Where is colour mixing?

Imagine that we have three projection lamps at the back of a hall – one has a red filter and so produces a beam of red light, and the other two use filters to produce green and blue beams. We project these onto a white screen and get three circles of light (one, red, one green and one blue). We then move the angles of the projectors so that the circles of light overlap. We get something that looks rather like this:

ColourMixing

Where the red and green light overlap we get yellow. We get magenta and cyan for the other two binary mixtures. So,

red + green = yellow

red + blue = magenta

green + blue = cyan

This is called additive colour mixing as I am sure you know. And if we mix all three primaries we can achieve white (or other neutral colours). The primaries could be single wavelengths of light – so we could use a primary at, say, 700 nm (for the red) and one at 450 nm (blue) and one at 530 nm (green). So green light (530 nm) and red light (700 nm) additively mix together and generate yellow. When this happens what is being mixed and where does this mixing take place? Take a few moments to consider this before reading on.

Notice I said that they additively mix to generate yellow – I specifically avoided saying that they mix to generate yellow light.
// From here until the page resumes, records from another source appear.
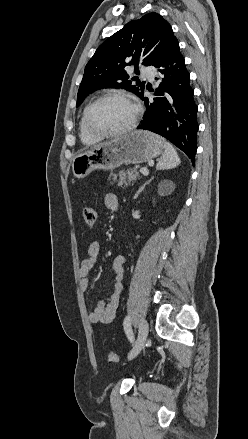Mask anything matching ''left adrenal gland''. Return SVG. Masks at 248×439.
Returning a JSON list of instances; mask_svg holds the SVG:
<instances>
[{
  "instance_id": "obj_1",
  "label": "left adrenal gland",
  "mask_w": 248,
  "mask_h": 439,
  "mask_svg": "<svg viewBox=\"0 0 248 439\" xmlns=\"http://www.w3.org/2000/svg\"><path fill=\"white\" fill-rule=\"evenodd\" d=\"M154 179V177H152L150 180H148L147 182H145L136 192L134 199H136L138 197V195L144 190L145 186L148 185L152 180Z\"/></svg>"
}]
</instances>
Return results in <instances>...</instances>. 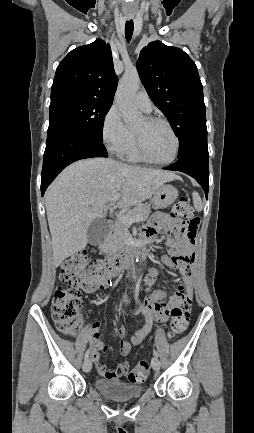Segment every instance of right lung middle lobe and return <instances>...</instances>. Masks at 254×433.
I'll return each instance as SVG.
<instances>
[{"label":"right lung middle lobe","instance_id":"right-lung-middle-lobe-1","mask_svg":"<svg viewBox=\"0 0 254 433\" xmlns=\"http://www.w3.org/2000/svg\"><path fill=\"white\" fill-rule=\"evenodd\" d=\"M111 105L95 100H64L50 105L49 120L70 124L102 141L104 119Z\"/></svg>","mask_w":254,"mask_h":433}]
</instances>
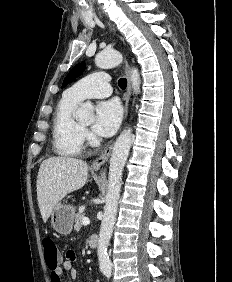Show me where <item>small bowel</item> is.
I'll use <instances>...</instances> for the list:
<instances>
[{"instance_id": "small-bowel-1", "label": "small bowel", "mask_w": 232, "mask_h": 282, "mask_svg": "<svg viewBox=\"0 0 232 282\" xmlns=\"http://www.w3.org/2000/svg\"><path fill=\"white\" fill-rule=\"evenodd\" d=\"M76 261V254L72 250H68L66 253V260L54 271L50 273V282H63L62 275L64 272H68L72 280H75L78 276V271L74 267Z\"/></svg>"}]
</instances>
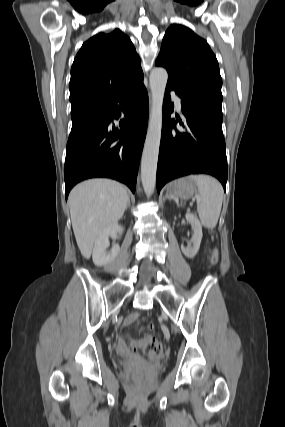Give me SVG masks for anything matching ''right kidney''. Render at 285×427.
<instances>
[{
    "instance_id": "ca27d5eb",
    "label": "right kidney",
    "mask_w": 285,
    "mask_h": 427,
    "mask_svg": "<svg viewBox=\"0 0 285 427\" xmlns=\"http://www.w3.org/2000/svg\"><path fill=\"white\" fill-rule=\"evenodd\" d=\"M122 231L123 228L118 223H114L97 236L92 254L93 263L96 266H108L116 258L120 251L119 245H113L109 253L106 252V249L109 246V236L121 234Z\"/></svg>"
}]
</instances>
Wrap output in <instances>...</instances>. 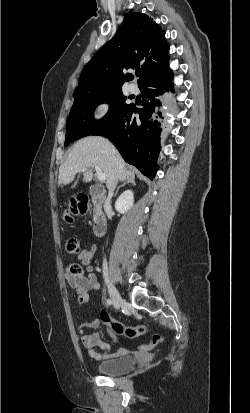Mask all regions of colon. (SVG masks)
I'll use <instances>...</instances> for the list:
<instances>
[{
    "mask_svg": "<svg viewBox=\"0 0 250 413\" xmlns=\"http://www.w3.org/2000/svg\"><path fill=\"white\" fill-rule=\"evenodd\" d=\"M89 212V204L84 196H77L70 199L65 207L63 218L66 223H72L75 216L86 215ZM65 251L69 255H76L80 253V244L75 237L69 238L65 243ZM75 274H82L83 270L79 266H74L72 269ZM101 320L107 324L110 329L118 335H122L128 338H136L139 336H145L147 334L146 322H136L134 327L125 326L119 321H116L107 314L106 311H101ZM162 342V337L159 335L153 336L150 342H139L136 346V351H142L144 353L150 350H154L157 344Z\"/></svg>",
    "mask_w": 250,
    "mask_h": 413,
    "instance_id": "1",
    "label": "colon"
}]
</instances>
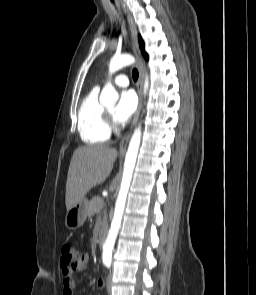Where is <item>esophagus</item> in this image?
<instances>
[{
	"label": "esophagus",
	"instance_id": "obj_1",
	"mask_svg": "<svg viewBox=\"0 0 256 295\" xmlns=\"http://www.w3.org/2000/svg\"><path fill=\"white\" fill-rule=\"evenodd\" d=\"M124 12L126 14L128 23H129V28H130V32H131V38H132V46H133V51L139 61V66H138V71H139V80H138V96H139V104H138V108L137 111L134 115L132 124L130 129L128 130V132L121 138L120 140V145H119V155L123 156L125 153V149H126V145L128 143V140L131 136V133L137 123L138 117H139V113L141 110V105H142V85H143V71H142V64H141V52H140V48H139V43H138V37H137V29L136 26L134 24L133 18L130 15V13L126 10L125 7H123Z\"/></svg>",
	"mask_w": 256,
	"mask_h": 295
}]
</instances>
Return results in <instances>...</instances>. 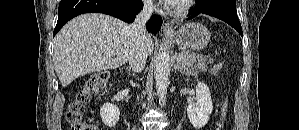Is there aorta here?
<instances>
[{
  "label": "aorta",
  "instance_id": "aorta-1",
  "mask_svg": "<svg viewBox=\"0 0 299 130\" xmlns=\"http://www.w3.org/2000/svg\"><path fill=\"white\" fill-rule=\"evenodd\" d=\"M170 72V57L166 51V48H161L157 53L154 63V75L156 81L157 93L160 100L165 103L167 94V86L169 81Z\"/></svg>",
  "mask_w": 299,
  "mask_h": 130
}]
</instances>
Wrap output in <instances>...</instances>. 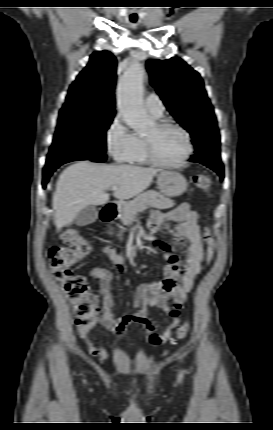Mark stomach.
<instances>
[{"mask_svg": "<svg viewBox=\"0 0 273 430\" xmlns=\"http://www.w3.org/2000/svg\"><path fill=\"white\" fill-rule=\"evenodd\" d=\"M157 185L161 193L167 197L182 195L187 189V182L183 175L176 171H161L157 175Z\"/></svg>", "mask_w": 273, "mask_h": 430, "instance_id": "stomach-1", "label": "stomach"}]
</instances>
When I sat down with a couple of students last week and asked then what they though they said that the red and green light mixed together to create yellow light and when I pressed them, they went further to say that the yellow light was at about 575 nm.

visible-a

If we measure the part of the screen that is yellow we would see that we have some light at 700 nm and some at 530 nm. The wavelengths are not mixed; they don’t mix together to generate some third wavelength of light such as 575 nm. So no physical mixing takes place other than – I suppose one could argue – that the red and green lights are mixed in the sense that they are spatially coincident. But that’s not really mixing, for me, and certainly doesn’t even begin to explain why we have the sensation of yellow when we look at these wavelengths together. It also makes me think that additive colour mixing, if it can be said to occur anywhere in particular, occurs in the eye. And I do mean eye, not brain.

2 thoughts on “Where is colour mixing?

  1. Steve, I concur with the view that colours as such don’t exist to be mixed outside the brain, and hence that “additive colour mixing” is strictly speaking a misnomer, and really means additive colour-stimulus mixing. A “red-making” and a “green-making” light mix on the wall and send to the eye a light mixture that most likely includes wavelengths that separately would be orange, yellow and cyan, as well as red and green, since the original lights were not monochromatic. Though made in this case FROM a red and a green light, this stimulus mixture is not inherently made OF two red and green components; it could be split up into five spectral components, or fifty, and recombined to make an identical stimulus.

    According to the generally accepted model, each cone type responds separately to the balance of wavelengths in the spectrum of this mixed light stimulus. What are “mixed” in the eye are these three cone repsponses, not “red” and “green”. Colour itself doesn’t enter the picture until the brain creates it based indirectly on these mixtures of cone respones (the cone-opponent signals). Based on this particular combination the brain creates a strong yellow colour-opponent signal and a red/green colour-opponent signal near zero. Strictly speaking the only colours that actually mix, ever, are these red/green and yellow/blue colour-opponent signals created by the brain.

  2. I totally agree David. I gave the example of single-wavelength red and green for simplicity. In practice, as you say, the situation is likely to be more complex since most stimuli are not single wavelength. Nevertheless, the principle is the same.